El Consejo Consultivo del Principado de Asturias determina que la afectada deberá recibir 5.000 euros, ya que la presencia del material quirúrgico no comunicado, además, a la paciente, «revela en sí misma una mala praxis»

12 jul 2024 . Actualizado a las 05:00 h.

El Pleno del Consejo Consultivo del Principado de Asturias ha acordado por unanimidad estimar la reclamación de responsabilidad patrimonial del Principado de Asturias formulada por una asturiana por los daños y perjuicios derivados de una intervención quirúrgica realizada en un hospital público.
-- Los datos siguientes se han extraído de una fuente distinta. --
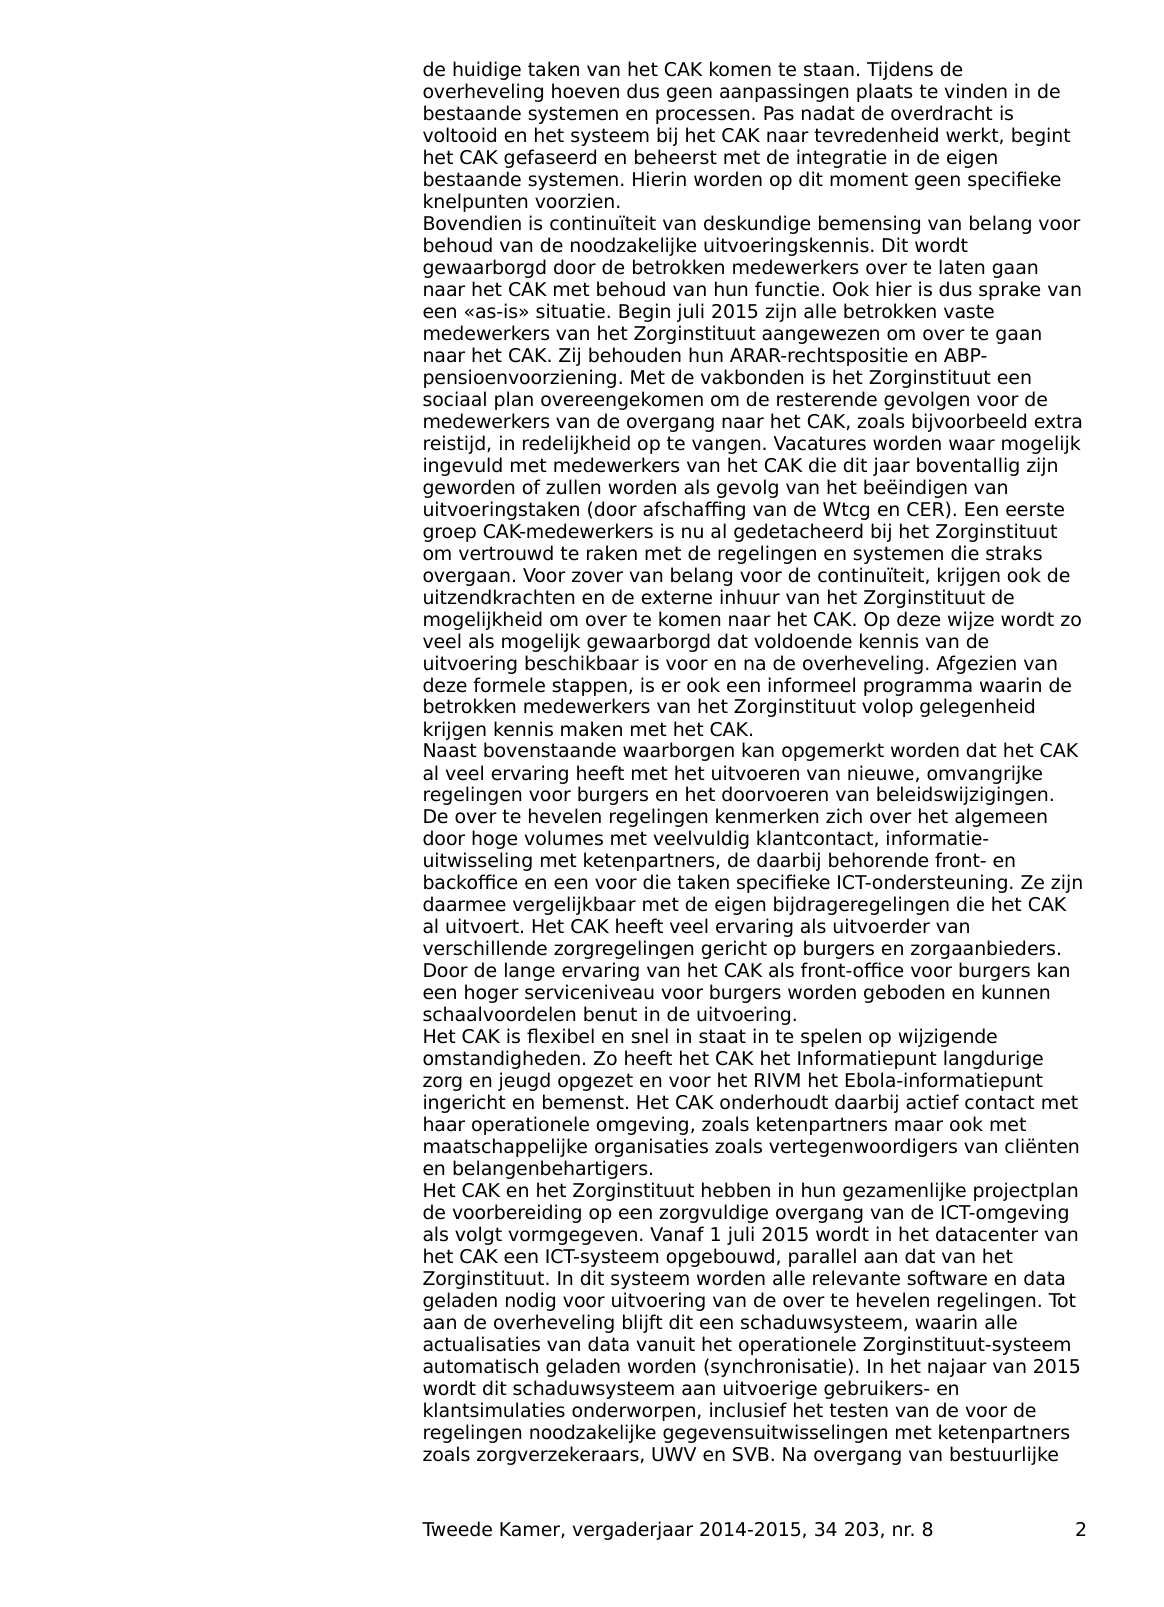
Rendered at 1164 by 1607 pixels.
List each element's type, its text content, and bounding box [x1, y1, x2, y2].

text Bovendien is continuïteit van deskundige bemensing van belang voor behoud van de noodzakelijke uitvoeringskennis. Dit wordt gewaarborgd door de betrokken medewerkers over te laten gaan naar het CAK met behoud van hun functie. Ook hier is dus sprake van een «as-is» situatie. Begin juli 2015 zijn alle betrokken vaste medewerkers van het Zorginstituut aangewezen om over te gaan naar het CAK. Zij behouden hun ARAR-rechtspositie en ABP-pensioenvoorziening. Met de vakbonden is het Zorginstituut een sociaal plan overeengekomen om de resterende gevolgen voor de medewerkers van de overgang naar het CAK, zoals bijvoorbeeld extra reistijd, in redelijkheid op te vangen. Vacatures worden waar mogelijk ingevuld met medewerkers van het CAK die dit jaar boventallig zijn geworden of zullen worden als gevolg van het beëindigen van uitvoeringstaken (door afschaffing van de Wtcg en CER). Een eerste groep CAK-medewerkers is nu al gedetacheerd bij het Zorginstituut om vertrouwd te raken met de regelingen en systemen die straks overgaan. Voor zover van belang voor de continuïteit, krijgen ook de uitzendkrachten en de externe inhuur van het Zorginstituut de mogelijkheid om over te komen naar het CAK. Op deze wijze wordt zo veel als mogelijk gewaarborgd dat voldoende kennis van de uitvoering beschikbaar is voor en na de overheveling. Afgezien van deze formele stappen, is er ook een informeel programma waarin de betrokken medewerkers van het Zorginstituut volop gelegenheid krijgen kennis maken met het CAK. [422, 213, 1087, 740]
text Naast bovenstaande waarborgen kan opgemerkt worden dat het CAK al veel ervaring heeft met het uitvoeren van nieuwe, omvangrijke regelingen voor burgers en het doorvoeren van beleidswijzigingen. De over te hevelen regelingen kenmerken zich over het algemeen door hoge volumes met veelvuldig klantcontact, informatie-uitwisseling met ketenpartners, de daarbij behorende front- en backoffice en een voor die taken specifieke ICT-ondersteuning. Ze zijn daarmee vergelijkbaar met de eigen bijdrageregelingen die het CAK al uitvoert. Het CAK heeft veel ervaring als uitvoerder van verschillende zorgregelingen gericht op burgers en zorgaanbieders. Door de lange ervaring van het CAK als front-office voor burgers kan een hoger serviceniveau voor burgers worden geboden en kunnen schaalvoordelen benut in de uitvoering. [422, 740, 1087, 1026]
text Het CAK en het Zorginstituut hebben in hun gezamenlijke projectplan de voorbereiding op een zorgvuldige overgang van de ICT-omgeving als volgt vormgegeven. Vanaf 1 juli 2015 wordt in het datacenter van het CAK een ICT-systeem opgebouwd, parallel aan dat van het Zorginstituut. In dit systeem worden alle relevante software en data geladen nodig voor uitvoering van de over te hevelen regelingen. Tot aan de overheveling blijft dit een schaduwsysteem, waarin alle actualisaties van data vanuit het operationele Zorginstituut-systeem automatisch geladen worden (synchronisatie). In het najaar van 2015 wordt dit schaduwsysteem aan uitvoerige gebruikers- en klantsimulaties onderworpen, inclusief het testen van de voor de regelingen noodzakelijke gegevensuitwisselingen met ketenpartners zoals zorgverzekeraars, UWV en SVB. Na overgang van bestuurlijke [422, 1180, 1087, 1466]
text Het CAK is flexibel en snel in staat in te spelen op wijzigende omstandigheden. Zo heeft het CAK het Informatiepunt langdurige zorg en jeugd opgezet en voor het RIVM het Ebola-informatiepunt ingericht en bemenst. Het CAK onderhoudt daarbij actief contact met haar operationele omgeving, zoals ketenpartners maar ook met maatschappelijke organisaties zoals vertegenwoordigers van cliënten en belangenbehartigers. [422, 1026, 1087, 1180]
text de huidige taken van het CAK komen te staan. Tijdens de overheveling hoeven dus geen aanpassingen plaats te vinden in de bestaande systemen en processen. Pas nadat de overdracht is voltooid en het systeem bij het CAK naar tevredenheid werkt, begint het CAK gefaseerd en beheerst met de integratie in de eigen bestaande systemen. Hierin worden op dit moment geen specifieke knelpunten voorzien. [422, 59, 1087, 213]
En este sentido, el Servicio de Salud del Principado de Asturias (Sespa) deberá indemnizar a esta persona con 5.000 euros. El Consejo Consultivo detalla en su dictamen que el día 12 de abril de 2023, la interesada presentó en la Oficina de Registro Telemático SITE una reclamación de responsabilidad patrimonial, dirigida al Sespa, por los daños derivados del «olvido de material quirúrgico», una aguja en este caso, con ocasión de una intervención quirúrgica practicada en noviembre de 2015 para la corrección de cistocele y prolapso de cámara media.
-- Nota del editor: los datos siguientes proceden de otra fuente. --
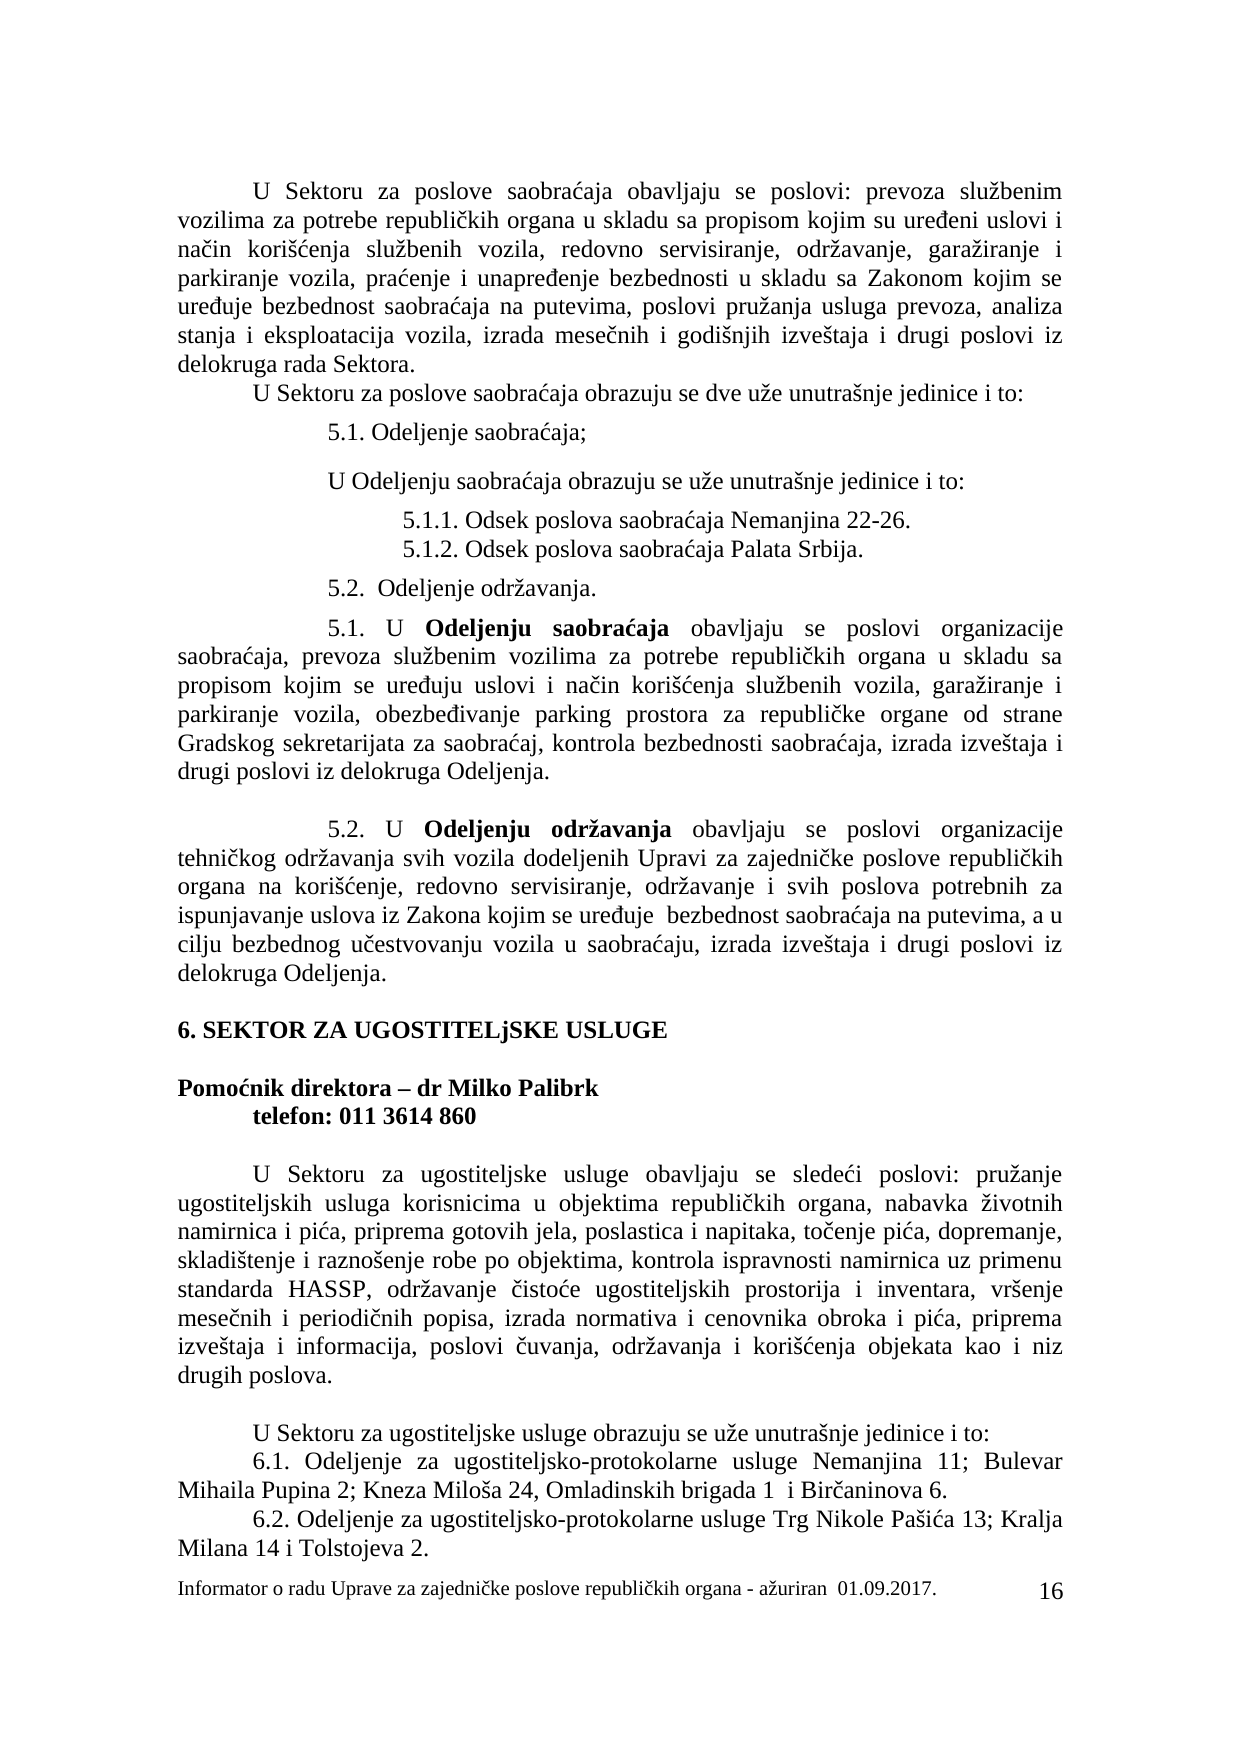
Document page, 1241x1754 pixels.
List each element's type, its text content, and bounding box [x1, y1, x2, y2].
La afectada refirió en su reclamación que, desde entonces, constan en su historia clínica padecimientos diversos, desde «consultas por dolor abdominal, molestias urinarias, molestias también en las relaciones sexuales» e infecciones de repetición, todo debido a este olvido de la aguja durante la operación, que fue hallada por resonancia en un hospital público en octubre y noviembre de 2022, algo confirmado también por una clínica privada en marzo de 2023.

La mujer añadió que el «olvido del material quirúrgico» se debió a una «negligencia o mala praxis», y atribuyó a los facultativos del Hospital encargados de su seguimiento «no poner los medios necesarios» para determinar la causa de las molestias que presentaba, tratándola incluso con desdén y menosprecio por sus quejas reiteradas».
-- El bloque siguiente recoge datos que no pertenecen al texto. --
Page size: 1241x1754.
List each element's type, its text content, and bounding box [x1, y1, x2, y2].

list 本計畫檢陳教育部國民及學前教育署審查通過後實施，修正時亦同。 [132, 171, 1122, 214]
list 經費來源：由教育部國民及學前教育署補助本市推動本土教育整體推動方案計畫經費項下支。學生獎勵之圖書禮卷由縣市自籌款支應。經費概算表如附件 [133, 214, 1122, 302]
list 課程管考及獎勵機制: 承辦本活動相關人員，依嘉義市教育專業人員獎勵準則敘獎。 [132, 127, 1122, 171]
La afectada resaltó que la presencia de este elemento extraño en su cuerpo se detectó el día 26 de octubre de 2022, al apreciar el Servicio de Radiodiagnóstico de otro equipamiento sanitario en una prueba de imagen realizada el día 23 de ese mismo mes un «artefacto metálico en las cercanías de rama iliopubiana izquierda».

Reseñó, asimismo, una queja en el Servicio de Atención al Ciudadano del mencionado hospital el 27 de febrero de 2023 y que, «ante la ausencia de respuesta por parte de la administración sanitaria», decidió acudir a la medicina privada, en cuyo ámbito se le planteó, tras diagnosticarle un «prolapso vaginal anterior más cuerpo extraño», la realización de una «pectopexia laparoscópica más histerectomía» (lo que supone la extirpación del útero) y una laparoscopia exploradora», intervención quirúrgica cuyo coste se eleva, según lo presupuestado, a la cantidad de 19.500 euros.

Por estos hechos, la mujer solicitaba una indemnización total de 114.670 euros. Desde el Consejo Consultivo del Principado de Asturias apuntan que la pérdida de la aguja, separada del portaagujas y rota en el interior del cuerpo de la paciente, «no pudo pasar inadvertida para los intervinientes en la cirugía practicada en noviembre de 2015», por lo que una actuación diligente habría pasado por «consignar tal circunstancia en la historia clínica y comunicar a la interesada», al objeto de que durante el seguimiento posterior pudiera haber sido tratada.

En estas circunstancias la institución explica que resulta «notorio» que, al margen de la incidencia real de la pérdida de la aguja en la patología de la paciente, la presencia de la aguja, no comunicada, además, a la paciente, «revela en sí misma una mala praxis» que, además, «no es inocua» pues tiene incidencia en el diagnóstico de su situación actual y «eventualmente se erige en una de las causas de la futura intervención quirúrgica que aborde conjuntamente una histerectomía y un intento de extracción de la aguja».

A efectos de cuantificar la indemnización, el consejo establece que, «dado que la paciente no prueba en modo alguno la causalidad de la mayoría de los padecimientos que alega», la indemnización debe ser estimada prudencialmente en 5.000 euros.